Проза (сборник)
Шрифт:
Иловайского в нашем доме, как и в его собственном, часто упрекали в черствости и даже жестокости. Нет, жестоким он не был, он был именно жестоковыйным, с шеей, не гнущейся ни перед чем, ни под чем, ни над чем, кроме очередного (бессрочного) труда. Казалось бы – сколько предостережений! Если не сбавишь спеси, не сдашь власти, то есть прежде всего не сдашься перед очевидностью, – и те умрут. Все умрут. Но очи его видели другое. Они не видели смысла сменяющихся на столе тел. Истории в своем доме и жизни историк не ощутил. (А может быть, и не истории, а Рока, открытого только поэту?) Очевидность его очей была одна: его родительская власть и непогрешимость ее декретов. Смерть же – несчастье, от Бога посланное. Ни одной секунды старик не ощутил себя виновным. Да – был ли?
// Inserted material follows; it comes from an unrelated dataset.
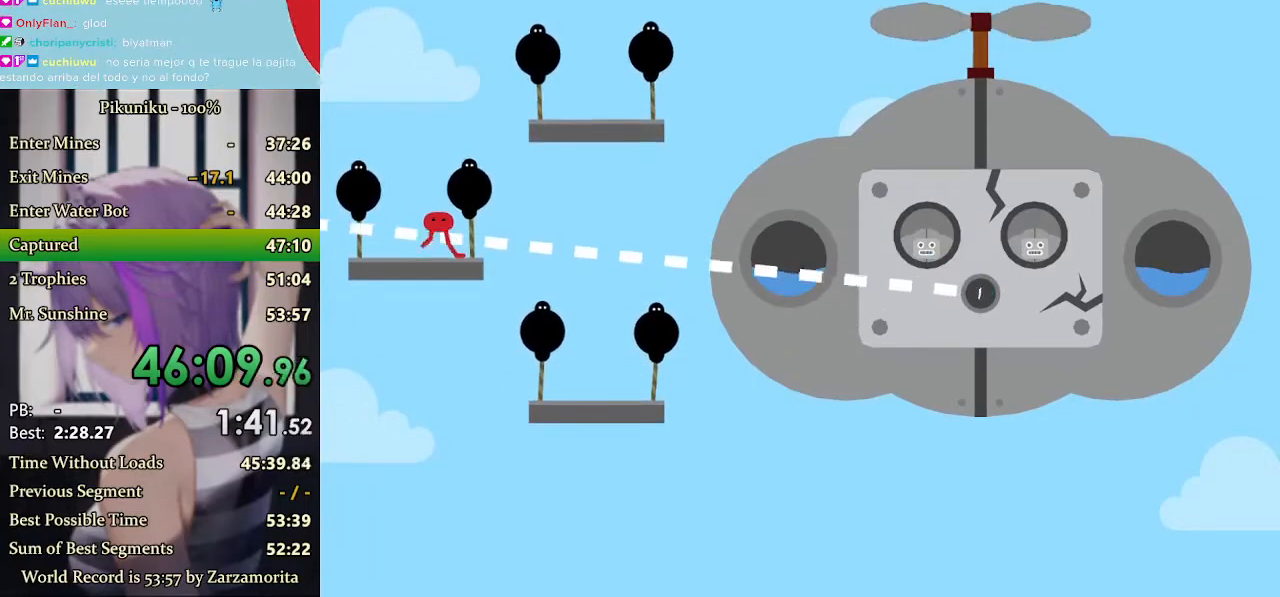
{"keys": ["right"], "events": [[67, "right", "down"], [133, "up", "down"], [267, "up", "up"]]}
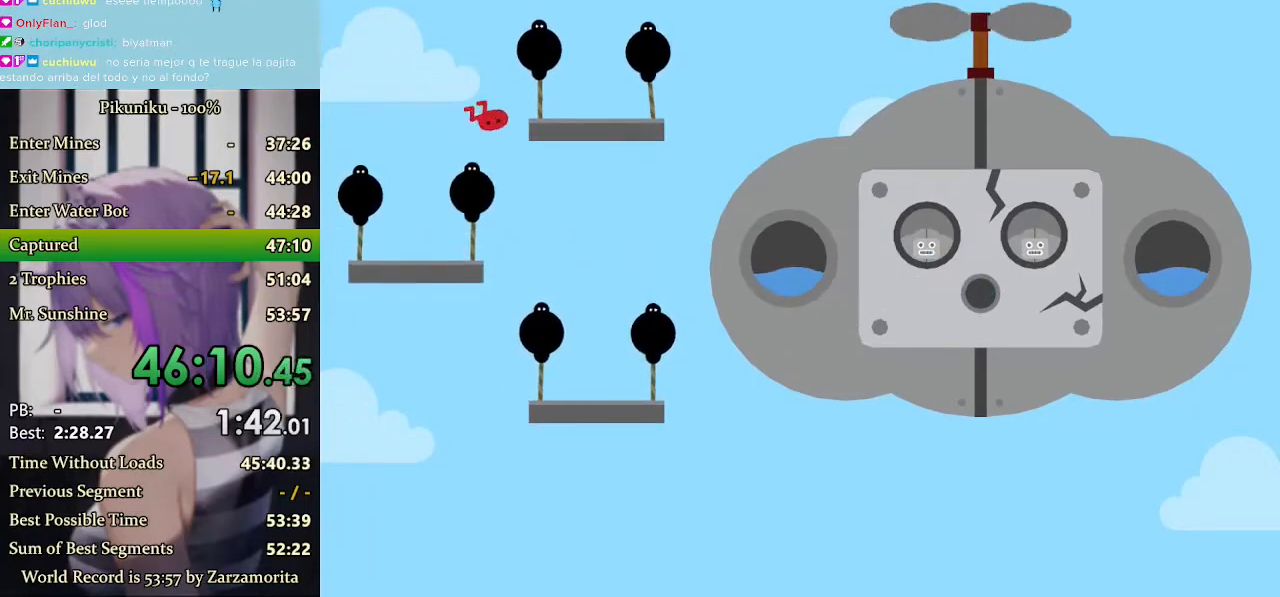
{"keys": [], "events": [[300, "right", "up"]]}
Над этими детьми был рок ранней смерти. Не улыбайтесь, он есть. И Иловайский, как в мифе, может быть, был только орудием. (Хронос должен пожирать своих детей.) Вина есть, когда есть ее осознание. Когда ее осознания нет, она не вина, хотя может быть и
И, может быть, то, что всем казалось волей жить, была неволя над ним рока, рок, обратный детскому, был рок над ним долгой жизни, как над теми – ранней смерти: долголетия, ставшего проклятием? (Сивилла, не могущая умереть.)
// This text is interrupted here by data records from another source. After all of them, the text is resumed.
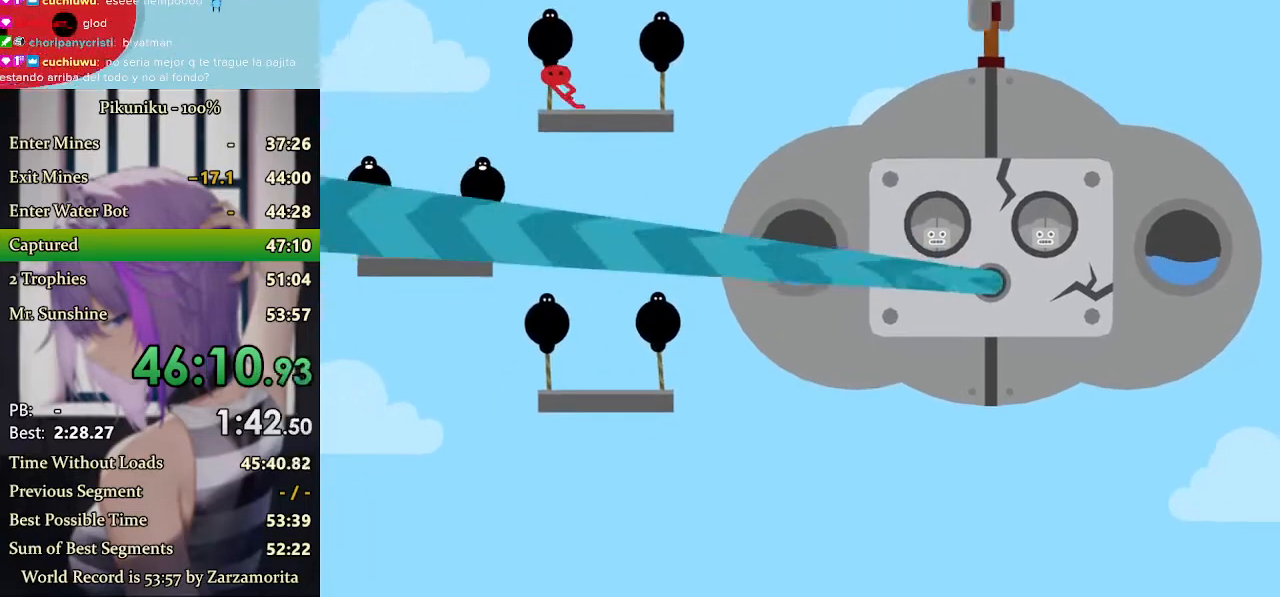
{"keys": [], "events": [[200, "return", "down"], [333, "return", "up"]]}
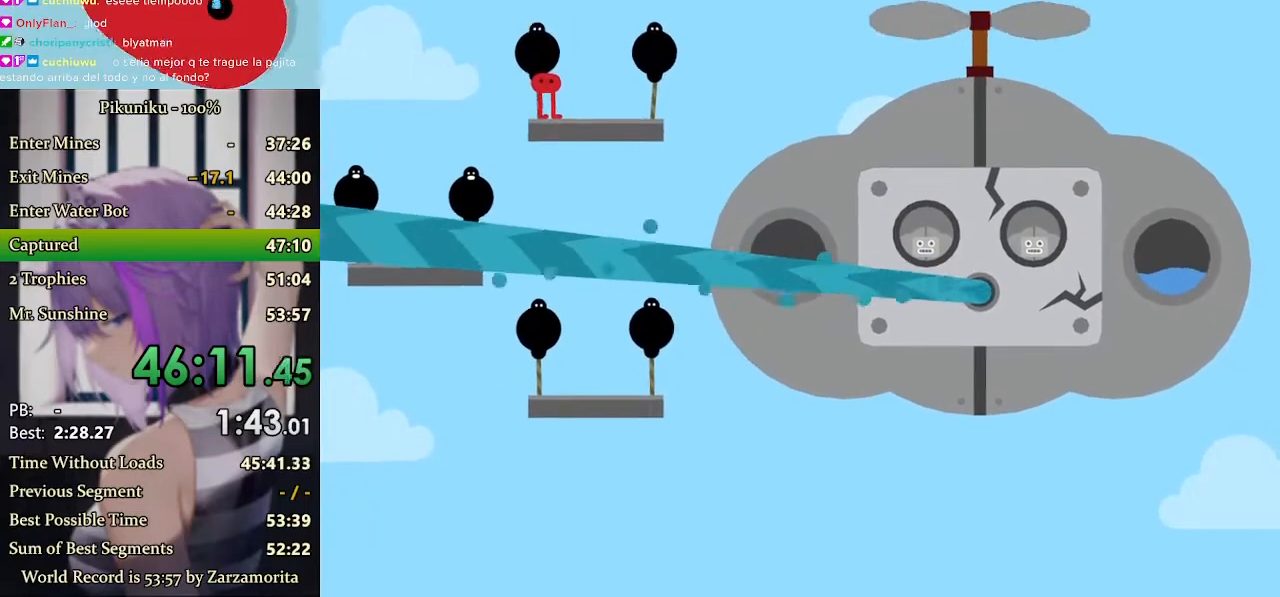
{"keys": [], "events": []}
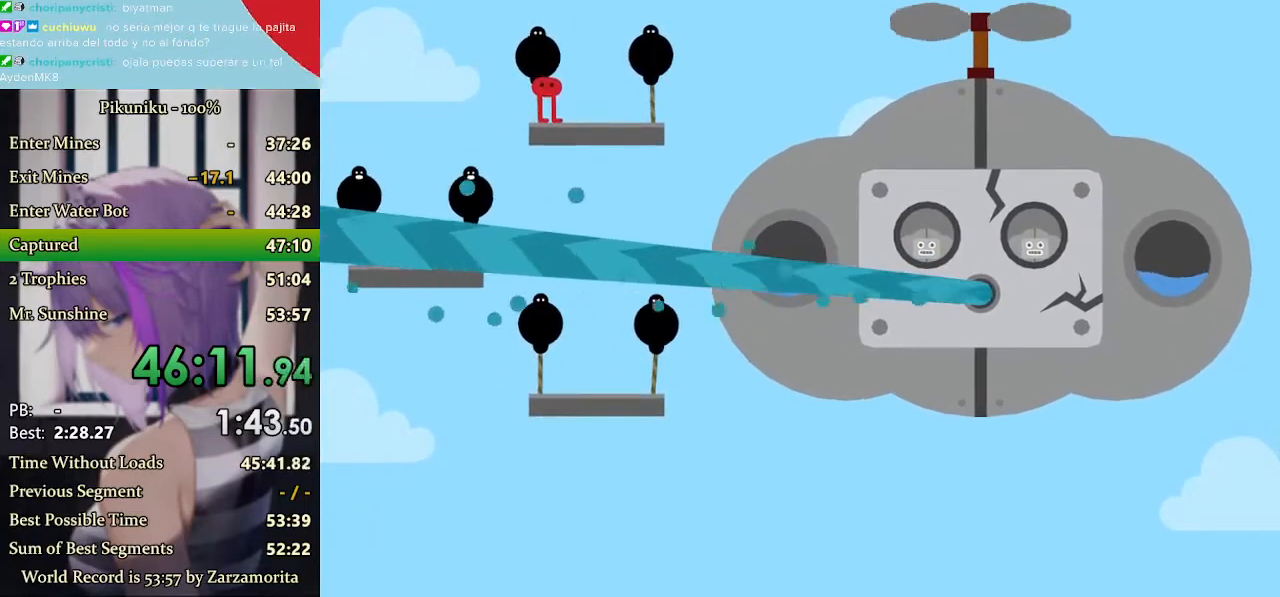
{"keys": [], "events": []}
И так как всё – миф, так как не-мифа – нет, вне-мифа – нет, из-мифа – так как миф предвосхитил и раз навсегда изваял – всё, Иловайский мне ныне предстает в виде Харона, перевозящего в ладье через Лету одного за другим – всех своих смертных детей.
Вот те первые мальчики из окон семейного альбома и старшие бы меня на сорок лет, с молодой их матерью посредине. Оба на одно лицо: отца, большелобые, голубоглазые, прямолицые, до последней минуты через материнские колена плещущие друг в друга недвижной водою Леты...
Вот В. Д., любимая жена нелюбимого, – другого любившая, выпевавшая свою беду под солнцем Неаполя и умершая после рождения первого сына – на полуслове, с букетом в руках, парадная, нарядная, – сгусток крови шел и шел и дошел до сердца, – В.Д., залитая кораллами, с не остывшим еще румянцем Юга и первой радости. Вот она, концом кораллового ожерелья машет оставляемому сыну...
И – туман над Летой редеет – не альбом! не портрет! – Надя, живая, – каштановая и розовая, вся какая-то жгуче-бархатная, как персик на солнце, в своей гранатовой (Прозерпина!) пелерине, которую двуединым жестом озноба то распахивает, то смыкает, – о нет, не в саване! Миф савана не знает, все живые, живыми входят в смерть, кто – с веткой, кто – с книжкой, кто – с игрушкой...
(Всё в этой ладье сменяется, кроме лодочника.)
Вот Сережа, живой отблеск отживших поколений (о, как ты ничего не понял, историк!), изящный, тонкий, с маленькими бачками на совершенно детском лице, светло-черноглазый, не розовый, – ярко-бледный, – живой 1812 год! – с гравюры – из семейной хроники – точно вросший в свой (увы, студенческий!) мундир. (И вот таинственное слово из глубочайших недр моего младенчества встает: Сережа Бор-Раменский...) Сережа Бор-Раменский, Рауль Добри из романа для девиц Z'enaide Fleuriot... А в общем, вечное видение юноши: Ганимед, восхищенный Завесом, Гераклов Гилл, похищенный нимфой... Но эта река – Лета, река без нимфы, река без звука, Лета, которой ничего не нужно, даже его чудных глаз.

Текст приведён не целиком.